_What the task requires_:
Count the lines in the records that contain the string "REMOVE". Reply with the number alone.

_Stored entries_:
◇ ◇ ◇ ◇ ◇ ◇ ◇

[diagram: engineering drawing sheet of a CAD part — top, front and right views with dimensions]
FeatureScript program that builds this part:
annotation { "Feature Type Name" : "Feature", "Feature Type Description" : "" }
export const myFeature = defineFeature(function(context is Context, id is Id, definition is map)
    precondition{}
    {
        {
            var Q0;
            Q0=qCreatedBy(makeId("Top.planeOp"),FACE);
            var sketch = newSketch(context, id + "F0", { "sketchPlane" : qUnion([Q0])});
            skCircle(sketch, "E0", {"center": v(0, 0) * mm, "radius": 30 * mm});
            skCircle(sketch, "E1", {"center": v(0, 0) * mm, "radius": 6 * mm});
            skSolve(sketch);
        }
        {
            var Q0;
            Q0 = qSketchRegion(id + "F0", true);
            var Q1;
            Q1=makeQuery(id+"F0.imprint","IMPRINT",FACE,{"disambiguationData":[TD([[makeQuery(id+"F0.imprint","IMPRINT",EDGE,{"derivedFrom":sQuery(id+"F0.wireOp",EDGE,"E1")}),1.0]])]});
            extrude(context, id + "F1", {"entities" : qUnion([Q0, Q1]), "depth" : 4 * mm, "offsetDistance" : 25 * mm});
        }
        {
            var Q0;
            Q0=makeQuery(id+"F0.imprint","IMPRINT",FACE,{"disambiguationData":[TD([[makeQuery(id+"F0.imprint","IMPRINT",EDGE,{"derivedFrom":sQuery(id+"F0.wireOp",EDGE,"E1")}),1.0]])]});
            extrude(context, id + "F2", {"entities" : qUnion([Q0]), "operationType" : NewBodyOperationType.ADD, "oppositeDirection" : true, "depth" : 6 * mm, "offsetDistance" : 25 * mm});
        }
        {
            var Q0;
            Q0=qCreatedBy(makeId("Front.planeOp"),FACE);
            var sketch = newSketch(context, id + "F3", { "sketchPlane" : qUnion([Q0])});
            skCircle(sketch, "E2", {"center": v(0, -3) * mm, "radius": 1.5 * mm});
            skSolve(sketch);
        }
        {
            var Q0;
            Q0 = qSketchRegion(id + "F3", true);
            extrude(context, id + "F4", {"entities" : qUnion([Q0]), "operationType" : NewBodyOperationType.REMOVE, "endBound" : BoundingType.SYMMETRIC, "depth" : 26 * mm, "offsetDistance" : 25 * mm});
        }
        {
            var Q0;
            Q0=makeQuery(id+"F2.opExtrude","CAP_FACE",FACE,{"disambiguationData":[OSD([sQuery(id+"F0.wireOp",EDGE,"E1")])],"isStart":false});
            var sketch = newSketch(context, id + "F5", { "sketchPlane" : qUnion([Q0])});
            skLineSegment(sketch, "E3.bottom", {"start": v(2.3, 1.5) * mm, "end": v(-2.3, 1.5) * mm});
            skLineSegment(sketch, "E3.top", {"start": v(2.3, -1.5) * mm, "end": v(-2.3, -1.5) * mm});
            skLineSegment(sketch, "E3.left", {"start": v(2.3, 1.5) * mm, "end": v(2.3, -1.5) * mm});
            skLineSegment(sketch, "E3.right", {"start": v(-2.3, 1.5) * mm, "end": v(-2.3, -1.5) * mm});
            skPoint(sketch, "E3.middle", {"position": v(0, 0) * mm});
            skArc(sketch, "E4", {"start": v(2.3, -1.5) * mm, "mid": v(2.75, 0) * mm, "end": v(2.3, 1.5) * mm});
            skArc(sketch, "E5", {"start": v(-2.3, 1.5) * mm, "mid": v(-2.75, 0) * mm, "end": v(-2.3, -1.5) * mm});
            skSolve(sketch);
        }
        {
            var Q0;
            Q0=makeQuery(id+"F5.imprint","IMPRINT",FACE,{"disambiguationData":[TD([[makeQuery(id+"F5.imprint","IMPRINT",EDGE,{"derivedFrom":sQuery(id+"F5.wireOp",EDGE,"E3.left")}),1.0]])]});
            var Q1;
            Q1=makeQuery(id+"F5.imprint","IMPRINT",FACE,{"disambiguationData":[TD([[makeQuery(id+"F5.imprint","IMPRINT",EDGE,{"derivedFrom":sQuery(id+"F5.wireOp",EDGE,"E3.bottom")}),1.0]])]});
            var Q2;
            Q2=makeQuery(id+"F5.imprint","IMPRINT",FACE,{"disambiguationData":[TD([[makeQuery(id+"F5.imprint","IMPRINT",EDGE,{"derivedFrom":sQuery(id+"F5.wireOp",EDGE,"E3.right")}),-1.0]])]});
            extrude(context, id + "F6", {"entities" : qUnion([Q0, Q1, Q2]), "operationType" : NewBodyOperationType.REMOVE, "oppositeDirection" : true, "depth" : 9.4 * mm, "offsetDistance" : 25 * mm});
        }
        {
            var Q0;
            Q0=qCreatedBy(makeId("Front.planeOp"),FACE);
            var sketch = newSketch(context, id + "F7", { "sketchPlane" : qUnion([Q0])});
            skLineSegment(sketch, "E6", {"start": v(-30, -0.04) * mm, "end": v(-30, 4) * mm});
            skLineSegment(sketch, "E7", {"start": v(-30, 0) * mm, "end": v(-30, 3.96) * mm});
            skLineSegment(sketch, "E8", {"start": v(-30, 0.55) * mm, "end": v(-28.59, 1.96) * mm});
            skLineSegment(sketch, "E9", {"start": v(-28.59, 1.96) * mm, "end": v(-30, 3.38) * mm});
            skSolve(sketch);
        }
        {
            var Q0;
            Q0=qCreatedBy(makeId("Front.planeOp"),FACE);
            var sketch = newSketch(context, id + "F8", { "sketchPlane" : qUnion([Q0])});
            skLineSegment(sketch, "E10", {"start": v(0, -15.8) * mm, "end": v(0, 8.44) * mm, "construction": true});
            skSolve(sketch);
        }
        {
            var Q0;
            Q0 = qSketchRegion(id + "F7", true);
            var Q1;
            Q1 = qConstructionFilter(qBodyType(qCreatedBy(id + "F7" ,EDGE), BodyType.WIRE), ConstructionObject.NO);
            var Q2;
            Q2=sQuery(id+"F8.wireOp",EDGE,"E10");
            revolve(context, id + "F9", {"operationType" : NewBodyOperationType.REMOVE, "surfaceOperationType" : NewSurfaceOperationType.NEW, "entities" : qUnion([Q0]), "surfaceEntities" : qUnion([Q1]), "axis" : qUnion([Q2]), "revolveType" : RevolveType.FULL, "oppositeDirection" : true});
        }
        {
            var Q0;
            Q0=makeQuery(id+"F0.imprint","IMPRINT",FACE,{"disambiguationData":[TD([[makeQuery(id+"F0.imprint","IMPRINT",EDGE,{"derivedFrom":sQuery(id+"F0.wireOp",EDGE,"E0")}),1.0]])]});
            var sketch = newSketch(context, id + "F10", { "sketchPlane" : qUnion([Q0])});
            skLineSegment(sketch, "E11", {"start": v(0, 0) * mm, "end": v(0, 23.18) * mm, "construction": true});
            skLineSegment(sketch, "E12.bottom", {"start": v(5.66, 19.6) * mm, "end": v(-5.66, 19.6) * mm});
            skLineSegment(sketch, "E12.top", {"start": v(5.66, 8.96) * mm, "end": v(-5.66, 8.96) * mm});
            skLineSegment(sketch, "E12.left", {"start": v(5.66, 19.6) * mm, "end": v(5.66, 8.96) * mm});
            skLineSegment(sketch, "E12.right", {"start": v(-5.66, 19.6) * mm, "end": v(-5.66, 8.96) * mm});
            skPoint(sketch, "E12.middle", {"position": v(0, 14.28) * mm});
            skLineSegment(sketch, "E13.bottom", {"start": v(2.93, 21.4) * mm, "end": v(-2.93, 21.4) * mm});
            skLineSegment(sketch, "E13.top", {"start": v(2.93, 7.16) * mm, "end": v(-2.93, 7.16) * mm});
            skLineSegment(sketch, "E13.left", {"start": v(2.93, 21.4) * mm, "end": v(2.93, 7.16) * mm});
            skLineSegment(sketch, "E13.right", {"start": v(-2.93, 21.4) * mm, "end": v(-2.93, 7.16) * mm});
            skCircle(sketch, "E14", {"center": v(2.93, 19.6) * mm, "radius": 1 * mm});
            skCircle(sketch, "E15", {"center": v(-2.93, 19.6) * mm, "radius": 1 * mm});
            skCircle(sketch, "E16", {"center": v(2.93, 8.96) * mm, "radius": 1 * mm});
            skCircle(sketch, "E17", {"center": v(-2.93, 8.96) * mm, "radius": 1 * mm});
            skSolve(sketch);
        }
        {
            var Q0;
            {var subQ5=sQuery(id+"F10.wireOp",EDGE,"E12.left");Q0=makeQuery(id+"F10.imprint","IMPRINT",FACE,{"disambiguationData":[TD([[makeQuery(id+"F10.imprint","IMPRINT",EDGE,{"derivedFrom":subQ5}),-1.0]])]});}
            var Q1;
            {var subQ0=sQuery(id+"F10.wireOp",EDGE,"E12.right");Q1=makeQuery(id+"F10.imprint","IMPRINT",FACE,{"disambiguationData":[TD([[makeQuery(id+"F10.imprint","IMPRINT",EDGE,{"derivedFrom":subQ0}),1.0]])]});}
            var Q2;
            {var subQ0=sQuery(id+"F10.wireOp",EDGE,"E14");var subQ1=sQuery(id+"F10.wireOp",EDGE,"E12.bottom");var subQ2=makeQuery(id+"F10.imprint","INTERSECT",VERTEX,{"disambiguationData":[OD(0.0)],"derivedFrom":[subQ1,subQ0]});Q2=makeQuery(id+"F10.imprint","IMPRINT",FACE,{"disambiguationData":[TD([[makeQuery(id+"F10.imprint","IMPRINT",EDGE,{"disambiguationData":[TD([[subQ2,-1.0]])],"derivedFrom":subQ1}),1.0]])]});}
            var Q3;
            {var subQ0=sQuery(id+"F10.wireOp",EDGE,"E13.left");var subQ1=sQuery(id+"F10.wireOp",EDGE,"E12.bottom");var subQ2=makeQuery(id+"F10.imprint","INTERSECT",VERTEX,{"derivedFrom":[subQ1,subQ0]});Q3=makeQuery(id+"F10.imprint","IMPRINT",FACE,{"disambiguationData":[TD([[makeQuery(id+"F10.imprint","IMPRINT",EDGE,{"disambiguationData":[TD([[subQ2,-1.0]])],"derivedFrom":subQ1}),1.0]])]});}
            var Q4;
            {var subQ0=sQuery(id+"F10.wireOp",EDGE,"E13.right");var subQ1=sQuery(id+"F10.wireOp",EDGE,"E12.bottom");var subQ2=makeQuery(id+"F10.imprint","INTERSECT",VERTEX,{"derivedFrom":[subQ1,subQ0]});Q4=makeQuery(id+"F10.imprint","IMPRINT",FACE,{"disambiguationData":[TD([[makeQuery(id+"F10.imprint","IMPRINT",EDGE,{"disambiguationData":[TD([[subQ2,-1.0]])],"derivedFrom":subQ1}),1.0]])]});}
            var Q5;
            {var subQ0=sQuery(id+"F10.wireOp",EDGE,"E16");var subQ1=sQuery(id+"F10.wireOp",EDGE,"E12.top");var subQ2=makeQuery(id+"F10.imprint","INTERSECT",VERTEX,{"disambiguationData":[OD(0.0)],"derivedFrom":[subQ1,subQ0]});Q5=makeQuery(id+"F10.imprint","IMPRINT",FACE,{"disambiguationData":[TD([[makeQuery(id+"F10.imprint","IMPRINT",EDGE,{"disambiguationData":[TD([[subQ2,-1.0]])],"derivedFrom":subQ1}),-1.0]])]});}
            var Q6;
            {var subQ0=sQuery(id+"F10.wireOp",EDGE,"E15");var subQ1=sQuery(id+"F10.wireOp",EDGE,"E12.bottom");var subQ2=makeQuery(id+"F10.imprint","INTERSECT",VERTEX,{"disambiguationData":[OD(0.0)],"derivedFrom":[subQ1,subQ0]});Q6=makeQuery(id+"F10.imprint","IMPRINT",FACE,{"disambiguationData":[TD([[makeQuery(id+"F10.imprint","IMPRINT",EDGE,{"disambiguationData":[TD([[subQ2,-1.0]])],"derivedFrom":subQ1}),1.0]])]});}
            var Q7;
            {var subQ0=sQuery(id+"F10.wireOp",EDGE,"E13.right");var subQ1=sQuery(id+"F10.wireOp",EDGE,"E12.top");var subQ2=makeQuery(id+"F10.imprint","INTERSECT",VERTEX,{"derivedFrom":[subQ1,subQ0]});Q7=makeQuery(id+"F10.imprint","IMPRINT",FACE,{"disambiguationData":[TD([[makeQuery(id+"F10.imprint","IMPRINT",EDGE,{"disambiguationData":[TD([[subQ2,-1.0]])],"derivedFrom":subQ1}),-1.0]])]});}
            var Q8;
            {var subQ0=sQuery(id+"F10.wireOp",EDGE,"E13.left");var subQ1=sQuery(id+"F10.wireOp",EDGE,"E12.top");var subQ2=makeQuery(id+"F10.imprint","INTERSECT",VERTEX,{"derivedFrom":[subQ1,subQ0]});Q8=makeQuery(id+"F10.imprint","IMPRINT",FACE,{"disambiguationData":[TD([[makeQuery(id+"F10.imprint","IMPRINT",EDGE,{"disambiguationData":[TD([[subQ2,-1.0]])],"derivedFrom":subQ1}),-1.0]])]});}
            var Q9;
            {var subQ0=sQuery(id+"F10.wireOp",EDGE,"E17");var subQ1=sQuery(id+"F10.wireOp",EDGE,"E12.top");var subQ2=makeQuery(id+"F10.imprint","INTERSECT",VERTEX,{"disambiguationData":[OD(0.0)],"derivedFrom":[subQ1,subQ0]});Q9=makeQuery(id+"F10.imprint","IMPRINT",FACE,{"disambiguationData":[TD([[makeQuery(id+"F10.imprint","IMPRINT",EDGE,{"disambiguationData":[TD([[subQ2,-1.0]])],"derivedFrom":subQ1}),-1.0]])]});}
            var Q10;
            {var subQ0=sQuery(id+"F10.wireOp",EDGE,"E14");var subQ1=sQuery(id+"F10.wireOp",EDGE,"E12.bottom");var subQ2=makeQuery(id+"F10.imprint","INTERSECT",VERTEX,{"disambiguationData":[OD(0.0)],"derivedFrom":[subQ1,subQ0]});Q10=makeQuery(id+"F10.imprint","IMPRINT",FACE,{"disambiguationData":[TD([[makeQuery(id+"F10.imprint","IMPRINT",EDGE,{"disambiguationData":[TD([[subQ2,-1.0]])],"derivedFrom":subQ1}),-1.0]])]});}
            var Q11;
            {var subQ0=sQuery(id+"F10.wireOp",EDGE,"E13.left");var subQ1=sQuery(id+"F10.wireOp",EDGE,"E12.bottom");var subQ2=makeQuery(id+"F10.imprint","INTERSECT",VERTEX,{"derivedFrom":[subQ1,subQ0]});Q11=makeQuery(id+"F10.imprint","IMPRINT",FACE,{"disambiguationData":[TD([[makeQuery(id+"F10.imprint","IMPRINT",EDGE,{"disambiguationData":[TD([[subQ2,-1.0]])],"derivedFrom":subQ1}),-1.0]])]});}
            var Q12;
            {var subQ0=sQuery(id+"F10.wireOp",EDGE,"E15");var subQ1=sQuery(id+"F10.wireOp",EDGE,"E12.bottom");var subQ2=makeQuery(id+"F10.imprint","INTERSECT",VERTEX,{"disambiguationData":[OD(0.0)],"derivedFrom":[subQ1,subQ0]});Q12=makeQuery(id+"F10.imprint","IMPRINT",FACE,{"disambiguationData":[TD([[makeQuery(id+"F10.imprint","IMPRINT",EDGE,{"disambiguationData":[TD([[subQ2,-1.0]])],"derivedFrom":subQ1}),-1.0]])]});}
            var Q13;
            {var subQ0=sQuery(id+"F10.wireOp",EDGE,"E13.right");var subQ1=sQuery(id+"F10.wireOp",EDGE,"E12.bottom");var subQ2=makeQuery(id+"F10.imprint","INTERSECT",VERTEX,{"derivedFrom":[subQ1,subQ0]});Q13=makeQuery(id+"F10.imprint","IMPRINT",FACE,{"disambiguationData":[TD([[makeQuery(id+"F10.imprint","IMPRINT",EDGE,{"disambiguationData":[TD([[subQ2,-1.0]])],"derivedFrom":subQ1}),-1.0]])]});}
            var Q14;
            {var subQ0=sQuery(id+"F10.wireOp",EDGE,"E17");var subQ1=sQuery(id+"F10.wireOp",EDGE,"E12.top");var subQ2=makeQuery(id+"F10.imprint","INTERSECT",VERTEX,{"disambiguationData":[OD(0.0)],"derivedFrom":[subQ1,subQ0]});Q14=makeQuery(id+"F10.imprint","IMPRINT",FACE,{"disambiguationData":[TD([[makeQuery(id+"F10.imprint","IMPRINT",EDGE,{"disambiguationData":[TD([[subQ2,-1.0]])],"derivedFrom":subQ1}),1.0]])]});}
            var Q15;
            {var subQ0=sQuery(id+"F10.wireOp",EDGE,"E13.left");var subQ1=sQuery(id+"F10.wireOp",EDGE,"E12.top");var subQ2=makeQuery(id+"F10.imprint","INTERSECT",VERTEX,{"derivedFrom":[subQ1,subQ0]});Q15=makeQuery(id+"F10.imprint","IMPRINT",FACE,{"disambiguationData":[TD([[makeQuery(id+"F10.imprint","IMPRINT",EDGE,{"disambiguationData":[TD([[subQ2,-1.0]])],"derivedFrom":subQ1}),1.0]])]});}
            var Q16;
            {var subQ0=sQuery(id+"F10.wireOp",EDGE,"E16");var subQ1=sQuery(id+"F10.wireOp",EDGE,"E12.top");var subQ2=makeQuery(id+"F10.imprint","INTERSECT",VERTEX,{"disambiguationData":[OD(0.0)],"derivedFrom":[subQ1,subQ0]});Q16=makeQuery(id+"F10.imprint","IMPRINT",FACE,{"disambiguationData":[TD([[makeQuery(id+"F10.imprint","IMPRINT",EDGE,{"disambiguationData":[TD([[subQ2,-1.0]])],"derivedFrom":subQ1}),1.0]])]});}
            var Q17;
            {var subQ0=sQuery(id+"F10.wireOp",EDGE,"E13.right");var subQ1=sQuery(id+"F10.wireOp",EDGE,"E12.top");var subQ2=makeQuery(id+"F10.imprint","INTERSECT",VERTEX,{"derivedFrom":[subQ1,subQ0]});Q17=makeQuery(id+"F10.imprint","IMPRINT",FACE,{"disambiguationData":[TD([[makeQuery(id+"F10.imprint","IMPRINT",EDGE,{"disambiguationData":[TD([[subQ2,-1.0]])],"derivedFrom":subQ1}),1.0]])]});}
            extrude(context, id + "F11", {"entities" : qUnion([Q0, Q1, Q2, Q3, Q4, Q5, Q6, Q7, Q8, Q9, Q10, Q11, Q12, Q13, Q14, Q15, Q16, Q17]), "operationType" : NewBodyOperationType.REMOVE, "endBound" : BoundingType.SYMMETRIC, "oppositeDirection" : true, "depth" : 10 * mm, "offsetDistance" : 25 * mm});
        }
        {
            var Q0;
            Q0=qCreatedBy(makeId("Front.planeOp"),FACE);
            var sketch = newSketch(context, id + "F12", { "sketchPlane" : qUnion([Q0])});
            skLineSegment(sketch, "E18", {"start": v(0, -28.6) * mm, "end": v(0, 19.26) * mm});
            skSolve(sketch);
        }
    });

◇ ◇ ◇ ◇ ◇ ◇ ◇

_Solution to this exercise_:
4